Una de las cosas que he perdido con la edad ha sido la de no ir al pueblo de mi madre en la Sierra cordobesa. Era ese típico pueblo de la España rural que moría en invierno y en verano, con la presencia de los que íbamos de Valencia, Barcelona, Madrid y Sevilla, nacía con fuerza y en diciembre multiplicaba por diez su población.

Mil y una historias nos pasaron de jóvenes en aquella aldea, que con dicho nombre ni siquiera le concedían el honor, ni por tamaño ni por gente censada, de estar dentro de la categoría de pueblo. Era muy pequeña, lo que contrastaba con la grandeza de sus gentes.

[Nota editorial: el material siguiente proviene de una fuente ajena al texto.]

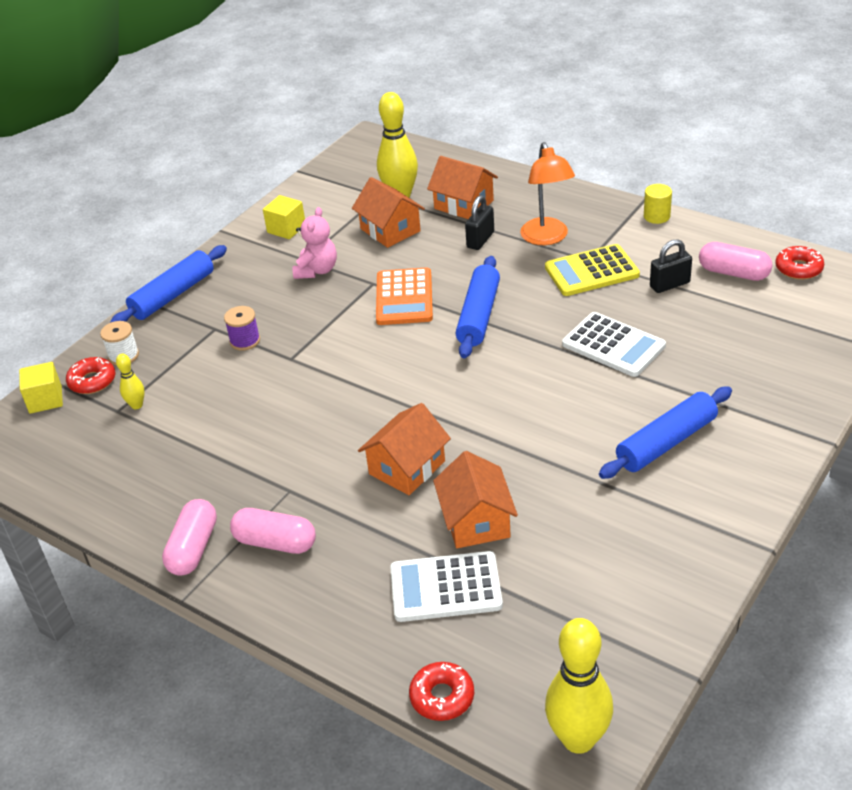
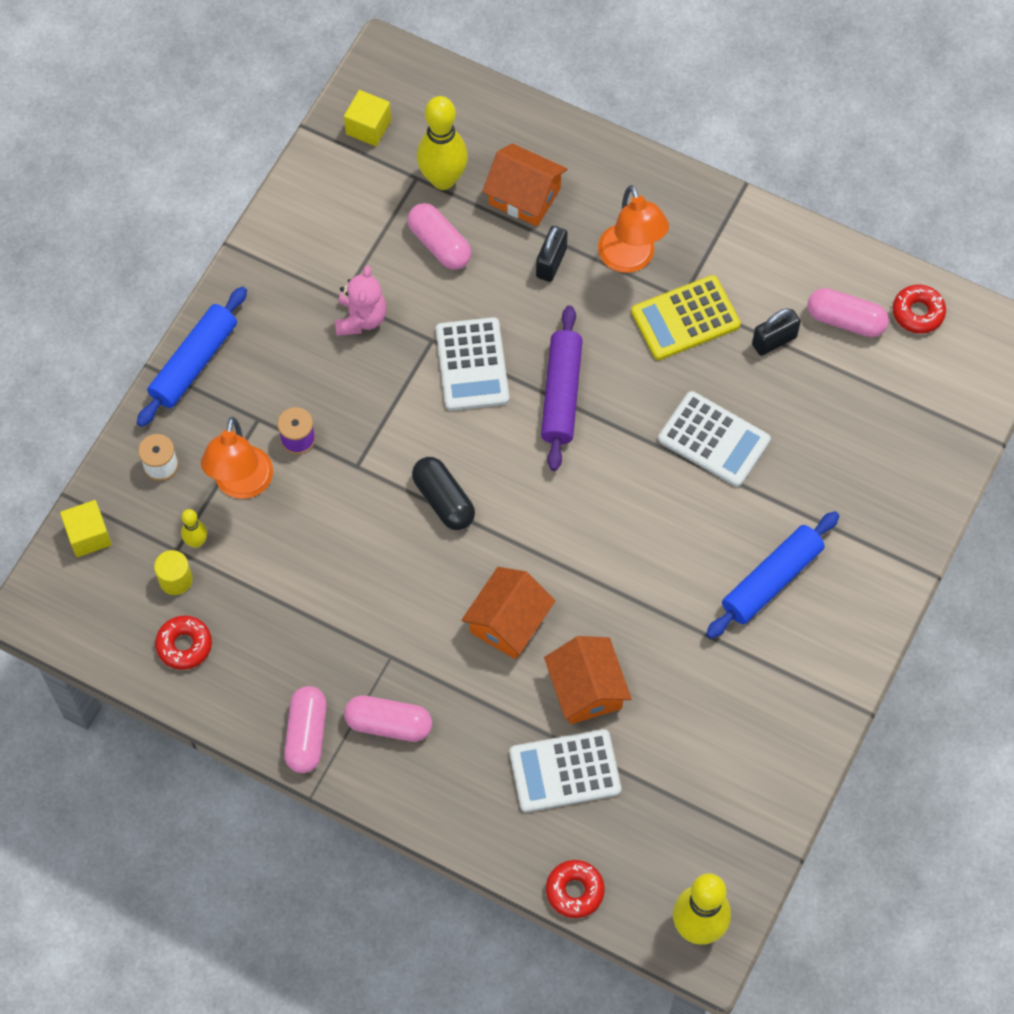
camera: 10 degrees left, 25 degrees up
(92, 381) = (135, 506): red donut -> red donut (184, 645)
(188, 369) = (242, 485): none -> orange lamp
(286, 229) = (309, 242): yellow cube -> yellow cube (368, 127)
(362, 381) = (443, 500): none -> black capsule
(390, 230) = (439, 244): orange house -> pink capsule
(404, 297) = (472, 365): orange calculator -> white calculator
(478, 315) = (561, 394): blue rolling pin -> purple rolling pin
(656, 216) = (758, 220): yellow cylinder -> yellow cylinder (175, 580)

Los agostos, mes de las fiestas, íbamos todos los jóvenes del pueblo de aldea en aldea bailando al son del Paquito Chocolatero de un músico con un teclado que lo mismo cantaba por Lola Flores, que por The Police.

Una noche, regresando de una de estas fiestas, cuando aún no había amanecido, a Carlos el gordo, autóctono de la aldea y buen chico donde los haya, tuvo la brillante idea de ir a ver los cerdos de Manolo el porquero como allí le llamaban. La pocilga tenía una valla que había que saltar y que te permitía ir a ver los cerdos que por allí rondaban.

Recuerdo que la noche aún nos envolvía, no se veía ni un pimiento y allí estábamos cuatro tiarrones en la valla a punto de saltar a una pocilga para ver cerdos. El primero en saltar fue Carlos el gordo; cuando saltó se oyó algo parecido a caer encima de una mierda, pero la verdad es que nos cegaba la noche, los botellines de la verbena y las ganas y las risas que teníamos los tres que nos habíamos quedado fuera.

Le preguntamos ¿Qué tal todo, bien? Y Carlos, gritó con acento cordobés: ¡perfecto! venga que salte el siguiente. Yo, que siempre he preferido que si tiene que pasar algo malo pase cuanto antes, fui el segundo en saltar.

Así lo hice. Salté la valla y caí en un montón de mierda que me subía más arriba de las rodillas, en ese momento con la poca luz que había, Carlos me sujetó y me indicó que me callara, que no dijera nada.

Esta vez fui yo el que le dijo a los otros dos: ¡saltad, no hay problema! Y así saltó Luis el sevillano y fue el tercero en llenarse de mierda hasta las rodillas.

Quedaba uno, que como mandan los cánones y fiándose de lo que decíamos, saltó sin esperarse que su aterrizaje fuera en una gran montón de mierda.

Y así fue como los cuatro terminamos llenos de mierda, con risas, oliendo mal y llegando a nuestras casas con un aspecto que nuestras madres y nosotros nunca olvidaremos.

La enseñanza de esta historia es que el ser humano, a veces cuando está lleno de mierda, prefiere que todos los que estén con él se llenen también de excrementos, pues esto siempre hace que duela menos y que como dijo Carlos el Gordo, enarbolando la bandera de la cultura popular española: MAL DE MUCHOS, consuelo de tontos.

Desgraciadamente muchas veces el autismo llena tu alma “de mierda”, pero es decisión tuya ir por la vida intentando que no se note o prefieras que se manche al resto, es decisión tuya.

Por favor, no hagas que el resto pague los malos momentos que seguro que tendrás que pasar. Levántate, límpiate y sonríe. Nadie tiene la culpa de que a veces tu alma se ensucie. Nunca será consuelo ensuciar la de los demás.